History in the Making

Asheville's Elizabeth Kostova, author of the bestselling novel "The Historian."

Asheville’s Elizabeth Kostova, author of the bestselling novel “The Historian.”

The cosmopolitan author William Henry Porter, famously known as O. Henry, who often visited Western North Carolina with his Asheville-born wife, complained “I could look at the mountains for a hundred years and not get an inspiration. They depress me.”

Asheville’s Elizabeth Kostova, author of the bestselling novel The Historian, would beg to differ.

Having lived in Asheville off and on for more than 20 years, it was during a hike on Yellow Mountain in Highlands that she first thought of the basic story for her blockbuster 2005 novel. “I love the Western North Carolina mountains, and find them restful and inspiring,” Elizabeth wrote by email while traveling on the national promotional tour for her new novel, The Swan Thieves, published in January. “I think I had that idea [for The Historian] because being in the mountains that particular day reminded me of the time I’ve spent in the Balkans, including five months my family spent in Slovenia when I was a little girl.”

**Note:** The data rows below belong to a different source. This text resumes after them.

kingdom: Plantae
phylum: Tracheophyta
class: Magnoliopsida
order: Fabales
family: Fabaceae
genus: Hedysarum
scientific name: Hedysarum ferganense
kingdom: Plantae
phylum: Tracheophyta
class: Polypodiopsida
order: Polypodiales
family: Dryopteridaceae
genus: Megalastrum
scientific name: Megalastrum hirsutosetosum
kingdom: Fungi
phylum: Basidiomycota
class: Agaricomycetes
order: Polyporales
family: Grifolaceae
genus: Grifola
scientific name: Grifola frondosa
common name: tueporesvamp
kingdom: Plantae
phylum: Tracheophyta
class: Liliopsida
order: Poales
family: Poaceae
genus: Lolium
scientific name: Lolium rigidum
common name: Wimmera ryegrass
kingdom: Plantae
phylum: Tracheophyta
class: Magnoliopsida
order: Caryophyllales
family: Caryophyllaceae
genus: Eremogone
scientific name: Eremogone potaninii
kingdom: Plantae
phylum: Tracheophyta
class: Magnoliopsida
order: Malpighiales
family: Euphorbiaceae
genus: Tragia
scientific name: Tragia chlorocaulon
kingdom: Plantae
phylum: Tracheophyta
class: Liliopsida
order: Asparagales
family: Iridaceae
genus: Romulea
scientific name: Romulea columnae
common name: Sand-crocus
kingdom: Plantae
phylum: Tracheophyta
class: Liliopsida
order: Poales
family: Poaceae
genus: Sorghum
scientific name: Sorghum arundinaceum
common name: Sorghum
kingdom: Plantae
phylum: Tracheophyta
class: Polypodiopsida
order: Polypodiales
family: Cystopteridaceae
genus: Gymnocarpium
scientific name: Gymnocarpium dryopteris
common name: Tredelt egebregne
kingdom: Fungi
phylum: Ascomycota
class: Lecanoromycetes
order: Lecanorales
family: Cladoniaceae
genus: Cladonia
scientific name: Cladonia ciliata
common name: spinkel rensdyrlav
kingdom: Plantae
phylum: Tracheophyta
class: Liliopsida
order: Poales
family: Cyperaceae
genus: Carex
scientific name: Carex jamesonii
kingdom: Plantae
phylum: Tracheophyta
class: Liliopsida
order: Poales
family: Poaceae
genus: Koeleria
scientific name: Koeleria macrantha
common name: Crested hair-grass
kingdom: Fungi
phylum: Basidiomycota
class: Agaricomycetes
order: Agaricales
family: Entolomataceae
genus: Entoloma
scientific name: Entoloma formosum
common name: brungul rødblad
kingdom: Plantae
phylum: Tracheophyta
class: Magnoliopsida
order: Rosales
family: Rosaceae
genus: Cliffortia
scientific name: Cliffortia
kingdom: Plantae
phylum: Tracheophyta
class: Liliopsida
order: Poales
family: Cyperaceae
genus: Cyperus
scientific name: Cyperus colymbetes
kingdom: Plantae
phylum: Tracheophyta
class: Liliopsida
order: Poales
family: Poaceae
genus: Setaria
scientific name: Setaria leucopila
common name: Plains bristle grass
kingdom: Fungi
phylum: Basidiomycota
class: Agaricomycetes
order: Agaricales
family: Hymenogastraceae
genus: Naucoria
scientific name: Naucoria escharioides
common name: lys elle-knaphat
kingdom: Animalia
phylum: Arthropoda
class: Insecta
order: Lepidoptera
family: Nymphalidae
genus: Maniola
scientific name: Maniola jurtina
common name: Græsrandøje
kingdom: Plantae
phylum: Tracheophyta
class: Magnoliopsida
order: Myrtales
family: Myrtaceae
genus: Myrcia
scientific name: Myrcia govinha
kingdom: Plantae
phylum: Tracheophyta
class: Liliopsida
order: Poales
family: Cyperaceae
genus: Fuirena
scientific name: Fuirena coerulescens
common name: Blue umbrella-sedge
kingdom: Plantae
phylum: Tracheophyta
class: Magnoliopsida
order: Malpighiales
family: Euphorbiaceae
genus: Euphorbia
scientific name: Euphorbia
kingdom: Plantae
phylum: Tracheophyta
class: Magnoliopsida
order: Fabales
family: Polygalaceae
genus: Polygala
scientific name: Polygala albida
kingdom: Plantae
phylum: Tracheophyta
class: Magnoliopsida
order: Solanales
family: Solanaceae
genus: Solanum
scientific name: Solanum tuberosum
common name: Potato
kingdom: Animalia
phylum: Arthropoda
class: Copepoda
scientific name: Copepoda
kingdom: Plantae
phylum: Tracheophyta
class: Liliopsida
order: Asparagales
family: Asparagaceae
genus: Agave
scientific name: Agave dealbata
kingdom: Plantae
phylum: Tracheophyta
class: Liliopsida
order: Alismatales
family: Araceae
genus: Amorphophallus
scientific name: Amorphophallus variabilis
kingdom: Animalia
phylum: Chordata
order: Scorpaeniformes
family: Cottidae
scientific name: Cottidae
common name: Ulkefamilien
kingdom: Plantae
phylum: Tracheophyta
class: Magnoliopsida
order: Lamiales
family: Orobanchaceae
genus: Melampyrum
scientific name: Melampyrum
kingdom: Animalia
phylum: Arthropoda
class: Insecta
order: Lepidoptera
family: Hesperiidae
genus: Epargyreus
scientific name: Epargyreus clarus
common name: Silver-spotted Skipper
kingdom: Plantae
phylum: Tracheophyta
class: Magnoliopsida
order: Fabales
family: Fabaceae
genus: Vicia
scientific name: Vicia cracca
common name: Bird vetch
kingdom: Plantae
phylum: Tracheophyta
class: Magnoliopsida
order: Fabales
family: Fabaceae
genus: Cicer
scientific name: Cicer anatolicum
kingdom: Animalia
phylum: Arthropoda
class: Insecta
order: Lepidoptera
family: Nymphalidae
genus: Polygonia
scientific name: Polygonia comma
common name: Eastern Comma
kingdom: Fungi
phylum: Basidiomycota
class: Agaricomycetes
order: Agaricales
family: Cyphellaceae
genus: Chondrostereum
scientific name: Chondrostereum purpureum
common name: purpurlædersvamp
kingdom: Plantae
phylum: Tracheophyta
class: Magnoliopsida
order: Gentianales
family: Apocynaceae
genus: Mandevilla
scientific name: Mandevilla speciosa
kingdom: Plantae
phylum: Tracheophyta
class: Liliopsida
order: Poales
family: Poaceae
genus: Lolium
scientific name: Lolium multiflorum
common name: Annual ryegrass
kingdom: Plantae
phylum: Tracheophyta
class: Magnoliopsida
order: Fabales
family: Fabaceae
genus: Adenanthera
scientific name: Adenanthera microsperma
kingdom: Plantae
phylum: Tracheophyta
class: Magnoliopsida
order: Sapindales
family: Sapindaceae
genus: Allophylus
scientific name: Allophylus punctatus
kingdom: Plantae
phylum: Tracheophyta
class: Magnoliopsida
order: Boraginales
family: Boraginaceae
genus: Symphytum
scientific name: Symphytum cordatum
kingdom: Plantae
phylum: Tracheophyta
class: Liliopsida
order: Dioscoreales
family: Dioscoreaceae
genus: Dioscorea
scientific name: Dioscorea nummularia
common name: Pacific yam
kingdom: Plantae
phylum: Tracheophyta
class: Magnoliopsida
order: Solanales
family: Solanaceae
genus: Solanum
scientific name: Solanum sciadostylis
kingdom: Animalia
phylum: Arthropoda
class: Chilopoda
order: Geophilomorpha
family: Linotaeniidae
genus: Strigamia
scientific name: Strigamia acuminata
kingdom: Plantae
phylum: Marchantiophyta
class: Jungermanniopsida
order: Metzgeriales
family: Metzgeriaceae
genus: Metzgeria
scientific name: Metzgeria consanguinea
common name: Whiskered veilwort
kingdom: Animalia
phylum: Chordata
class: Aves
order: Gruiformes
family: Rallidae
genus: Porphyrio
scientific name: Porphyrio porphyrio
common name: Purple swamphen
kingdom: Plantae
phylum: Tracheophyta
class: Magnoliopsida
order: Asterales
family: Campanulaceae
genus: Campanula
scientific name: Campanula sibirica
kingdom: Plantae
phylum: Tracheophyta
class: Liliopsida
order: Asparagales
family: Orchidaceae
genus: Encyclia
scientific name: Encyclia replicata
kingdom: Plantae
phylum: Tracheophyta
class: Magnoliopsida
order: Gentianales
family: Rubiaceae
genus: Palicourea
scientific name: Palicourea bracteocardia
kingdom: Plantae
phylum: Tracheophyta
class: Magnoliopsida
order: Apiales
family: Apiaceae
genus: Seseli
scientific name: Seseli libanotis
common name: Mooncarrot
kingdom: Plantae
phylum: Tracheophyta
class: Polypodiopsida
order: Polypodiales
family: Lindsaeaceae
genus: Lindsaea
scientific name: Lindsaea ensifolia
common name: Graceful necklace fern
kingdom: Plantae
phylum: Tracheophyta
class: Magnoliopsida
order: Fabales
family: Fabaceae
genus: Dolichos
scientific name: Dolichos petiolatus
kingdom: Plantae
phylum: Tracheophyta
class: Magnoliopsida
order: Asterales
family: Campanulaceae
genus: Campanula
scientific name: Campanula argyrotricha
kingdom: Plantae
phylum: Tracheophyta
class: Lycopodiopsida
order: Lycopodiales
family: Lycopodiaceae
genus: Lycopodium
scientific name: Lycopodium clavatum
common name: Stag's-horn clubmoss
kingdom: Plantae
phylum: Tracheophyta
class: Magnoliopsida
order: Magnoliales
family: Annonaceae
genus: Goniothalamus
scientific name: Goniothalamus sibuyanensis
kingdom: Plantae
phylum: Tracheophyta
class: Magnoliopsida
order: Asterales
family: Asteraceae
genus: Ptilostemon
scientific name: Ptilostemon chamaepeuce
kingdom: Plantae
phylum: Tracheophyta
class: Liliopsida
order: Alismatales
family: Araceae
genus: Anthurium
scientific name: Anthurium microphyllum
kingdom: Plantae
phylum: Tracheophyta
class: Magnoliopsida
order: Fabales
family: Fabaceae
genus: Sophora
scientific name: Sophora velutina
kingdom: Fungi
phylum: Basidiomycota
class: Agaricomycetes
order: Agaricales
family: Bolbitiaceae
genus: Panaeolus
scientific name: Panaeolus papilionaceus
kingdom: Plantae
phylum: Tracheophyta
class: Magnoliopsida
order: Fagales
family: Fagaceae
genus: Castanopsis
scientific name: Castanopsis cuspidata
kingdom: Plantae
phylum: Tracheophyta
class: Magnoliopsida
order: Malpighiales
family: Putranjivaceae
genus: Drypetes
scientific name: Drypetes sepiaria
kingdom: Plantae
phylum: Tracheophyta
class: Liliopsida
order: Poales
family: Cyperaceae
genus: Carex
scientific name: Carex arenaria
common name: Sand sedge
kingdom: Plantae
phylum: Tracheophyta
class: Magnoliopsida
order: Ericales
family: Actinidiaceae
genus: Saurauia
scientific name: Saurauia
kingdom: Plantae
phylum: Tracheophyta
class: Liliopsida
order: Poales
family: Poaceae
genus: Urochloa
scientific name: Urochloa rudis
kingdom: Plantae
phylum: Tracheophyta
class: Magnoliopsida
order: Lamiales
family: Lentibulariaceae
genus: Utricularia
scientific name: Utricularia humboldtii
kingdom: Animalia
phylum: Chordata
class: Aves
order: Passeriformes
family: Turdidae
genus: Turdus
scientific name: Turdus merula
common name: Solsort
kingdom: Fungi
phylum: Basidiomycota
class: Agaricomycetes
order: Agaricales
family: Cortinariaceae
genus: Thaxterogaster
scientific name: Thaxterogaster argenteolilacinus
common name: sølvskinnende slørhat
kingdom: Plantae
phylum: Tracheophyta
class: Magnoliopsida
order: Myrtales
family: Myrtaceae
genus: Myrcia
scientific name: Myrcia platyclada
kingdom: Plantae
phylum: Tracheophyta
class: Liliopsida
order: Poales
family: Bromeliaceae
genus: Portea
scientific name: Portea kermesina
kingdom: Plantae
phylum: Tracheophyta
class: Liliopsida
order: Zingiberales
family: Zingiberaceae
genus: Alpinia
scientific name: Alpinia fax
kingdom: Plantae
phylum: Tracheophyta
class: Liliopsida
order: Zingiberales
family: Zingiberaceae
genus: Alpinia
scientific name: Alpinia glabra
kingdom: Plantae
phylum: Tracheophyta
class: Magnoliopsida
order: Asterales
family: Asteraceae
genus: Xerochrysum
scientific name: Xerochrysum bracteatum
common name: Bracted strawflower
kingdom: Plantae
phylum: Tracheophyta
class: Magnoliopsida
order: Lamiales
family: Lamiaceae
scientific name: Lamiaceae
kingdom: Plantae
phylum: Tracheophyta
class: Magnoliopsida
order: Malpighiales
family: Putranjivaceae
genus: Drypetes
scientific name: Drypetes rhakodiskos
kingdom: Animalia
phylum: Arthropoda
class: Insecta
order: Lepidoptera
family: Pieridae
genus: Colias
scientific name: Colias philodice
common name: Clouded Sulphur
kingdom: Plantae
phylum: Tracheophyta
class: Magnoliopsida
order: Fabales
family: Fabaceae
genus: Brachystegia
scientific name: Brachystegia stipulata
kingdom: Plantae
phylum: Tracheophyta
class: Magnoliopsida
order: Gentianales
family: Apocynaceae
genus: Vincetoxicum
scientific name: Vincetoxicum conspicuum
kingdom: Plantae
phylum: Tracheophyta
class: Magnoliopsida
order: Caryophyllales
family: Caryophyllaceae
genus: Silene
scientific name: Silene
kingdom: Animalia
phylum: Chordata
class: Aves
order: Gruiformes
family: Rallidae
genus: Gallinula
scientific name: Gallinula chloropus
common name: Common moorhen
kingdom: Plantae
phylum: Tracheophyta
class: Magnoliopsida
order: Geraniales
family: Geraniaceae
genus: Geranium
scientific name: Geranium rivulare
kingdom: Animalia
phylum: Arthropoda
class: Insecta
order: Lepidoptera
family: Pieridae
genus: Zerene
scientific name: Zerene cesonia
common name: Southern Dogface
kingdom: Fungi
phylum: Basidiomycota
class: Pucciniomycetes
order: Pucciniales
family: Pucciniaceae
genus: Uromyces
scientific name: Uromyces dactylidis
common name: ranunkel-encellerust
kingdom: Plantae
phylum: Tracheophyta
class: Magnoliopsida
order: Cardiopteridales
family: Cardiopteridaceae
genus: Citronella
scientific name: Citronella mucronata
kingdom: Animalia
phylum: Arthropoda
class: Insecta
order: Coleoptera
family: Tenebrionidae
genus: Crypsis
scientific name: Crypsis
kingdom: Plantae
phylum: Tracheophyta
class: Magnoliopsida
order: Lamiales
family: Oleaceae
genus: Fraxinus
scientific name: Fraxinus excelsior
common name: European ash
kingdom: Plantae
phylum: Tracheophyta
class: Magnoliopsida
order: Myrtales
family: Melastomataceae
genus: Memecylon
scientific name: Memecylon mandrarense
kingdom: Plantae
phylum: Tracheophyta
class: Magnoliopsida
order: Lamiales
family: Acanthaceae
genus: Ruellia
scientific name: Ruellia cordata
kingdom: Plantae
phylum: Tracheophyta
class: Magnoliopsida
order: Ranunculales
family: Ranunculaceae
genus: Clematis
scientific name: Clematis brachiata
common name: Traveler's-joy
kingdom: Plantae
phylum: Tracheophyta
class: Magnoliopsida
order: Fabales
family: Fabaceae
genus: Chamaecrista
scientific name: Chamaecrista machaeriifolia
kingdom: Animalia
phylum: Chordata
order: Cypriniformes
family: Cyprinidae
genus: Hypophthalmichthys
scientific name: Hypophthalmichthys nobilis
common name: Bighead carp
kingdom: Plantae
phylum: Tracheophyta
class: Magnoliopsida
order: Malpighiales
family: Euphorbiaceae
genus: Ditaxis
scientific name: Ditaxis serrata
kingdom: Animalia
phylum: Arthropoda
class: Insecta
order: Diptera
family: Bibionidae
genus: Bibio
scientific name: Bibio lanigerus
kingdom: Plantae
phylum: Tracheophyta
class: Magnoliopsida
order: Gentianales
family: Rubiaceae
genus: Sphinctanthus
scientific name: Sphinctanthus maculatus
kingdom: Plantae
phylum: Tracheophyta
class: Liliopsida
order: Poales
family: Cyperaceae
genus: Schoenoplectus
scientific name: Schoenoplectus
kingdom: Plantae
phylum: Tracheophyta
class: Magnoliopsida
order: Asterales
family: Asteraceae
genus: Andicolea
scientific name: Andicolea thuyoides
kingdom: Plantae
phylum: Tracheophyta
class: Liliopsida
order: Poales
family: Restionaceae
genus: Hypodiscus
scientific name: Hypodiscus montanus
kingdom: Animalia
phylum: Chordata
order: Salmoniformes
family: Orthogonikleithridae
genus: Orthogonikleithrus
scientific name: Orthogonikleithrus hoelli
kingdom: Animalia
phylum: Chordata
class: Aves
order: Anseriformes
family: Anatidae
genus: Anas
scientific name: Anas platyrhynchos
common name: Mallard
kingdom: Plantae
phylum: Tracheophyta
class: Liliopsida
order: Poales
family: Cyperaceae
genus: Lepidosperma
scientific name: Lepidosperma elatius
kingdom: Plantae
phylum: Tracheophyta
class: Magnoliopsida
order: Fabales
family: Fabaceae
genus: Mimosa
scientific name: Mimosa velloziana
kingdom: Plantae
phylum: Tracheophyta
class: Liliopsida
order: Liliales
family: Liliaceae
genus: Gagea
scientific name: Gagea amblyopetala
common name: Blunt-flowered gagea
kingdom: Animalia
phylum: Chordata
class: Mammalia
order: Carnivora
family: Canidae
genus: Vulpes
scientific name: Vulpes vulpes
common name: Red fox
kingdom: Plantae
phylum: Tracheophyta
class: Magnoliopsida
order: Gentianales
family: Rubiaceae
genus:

She had been thinking of the Dracula legends her father told her as a child and imagined that the real Dracula had been listening along with her. After ten years of research and writing, her eerie tale of vampires told with her trademark lush prose and multi-generational plotting went to number one on The New York Times bestseller list after a record-breaking $2 million sale to Little, Brown. This year’s The Swan Thieves, another chronologically complex tale set in motion when a noted artist inexplicably attacks a famous painting of the legend of Leda and the Swan, took less than half the time to produce, “partly because I could teach less and spend more time writing after having sold The Historian,” Elizabeth explains, “and partly because I was on deadline for it and needed to finish it more quickly!”

Born in Connecticut, raised in Tennessee, and well-traveled in Eastern Europe thanks to her father’s peripatetic career as a professor of urban planning, the 45-year-old writer’s ties with Asheville include a long association with Chandler Gordon’s The Captain’s Bookshelf on Page Avenue, where Elizabeth once worked. The Captain’s Bookshelf Press published a limited edition of her first completed manuscript, a 1995 travel memoir co-written with Anthony Lord, just as Elizabeth began developing the story for The Historian. “Before The Historian came out, Elizabeth and I decided to make a specially bound, signed and numbered edition of the book,” Chandler recalls. “We’ve done the same with The Swan Thieves, which had a national publication party at the store on January 12th, the day it was released. Elizabeth is an extraordinary being and we’re fortunate that she’s moved back into our area.”

While The Historian and The Swan Thieves are enriched by Elizabeth’s meticulous research, attention to historical detail, interlocking time frames and enveloping atmosphere, the newer work differs from the earlier one in its more closely observed characters and its depiction of a mysterious obsession. “The Swan Thieves is a more intimate, psychological book,” Elizabeth notes. “It was wonderful to be able to write it in a more intense way, given the subject matter.”

The difference between the two has undermined the early comparisons with Dan Brown that greeted The Historian, as reviews of The Swan Thieves have generally paid more attention to Elizabeth’s literary, rather than commercial, talents. “Critics always like to find labels for books, but I’ve been surprised when this Dan Brown comparison has come up,” Elizabeth says. “Brown’s fiction is unapologetically commercial. I don’t read reviews, as a general rule, because they’re mainly distracting. A writer should get on with writing.”

With her writing career now firmly established, Elizabeth also devotes time to a foundation she created in 2007, after a tour that year for The Historian through Bulgaria, where part of the book’s plot unfolds.

“I met a lot of dedicated writers there and realized how few formal opportunities they had,” Elizabeth says. The Elizabeth Kostova Foundation (www.ekf.bg) offers workshops, awards and publication contracts for Bulgarian writers, as well as opportunities for American writers to attend English-language workshops there.

Elizabeth’s talents may even be contributing to the Balkans’ developing tourism industry. Earlier in her current tour for The Swan Thieves, a reader approached her with a battered paperback copy of The Historian and asked her to autograph its map of Eastern Europe. “He explained that he was in the process of walking across all seven continents and was planning the east European part of his journey according to the travels in the book,” Elizabeth says. Meanwhile, with the film rights for The Historian sold and a screenplay under development, a third novel began to take shape last fall, “one with plenty of historical research attached, I can already tell!” Elizabeth explains. “It’s so raw that I haven’t been discussing the subject matter, but I’m excited about it.”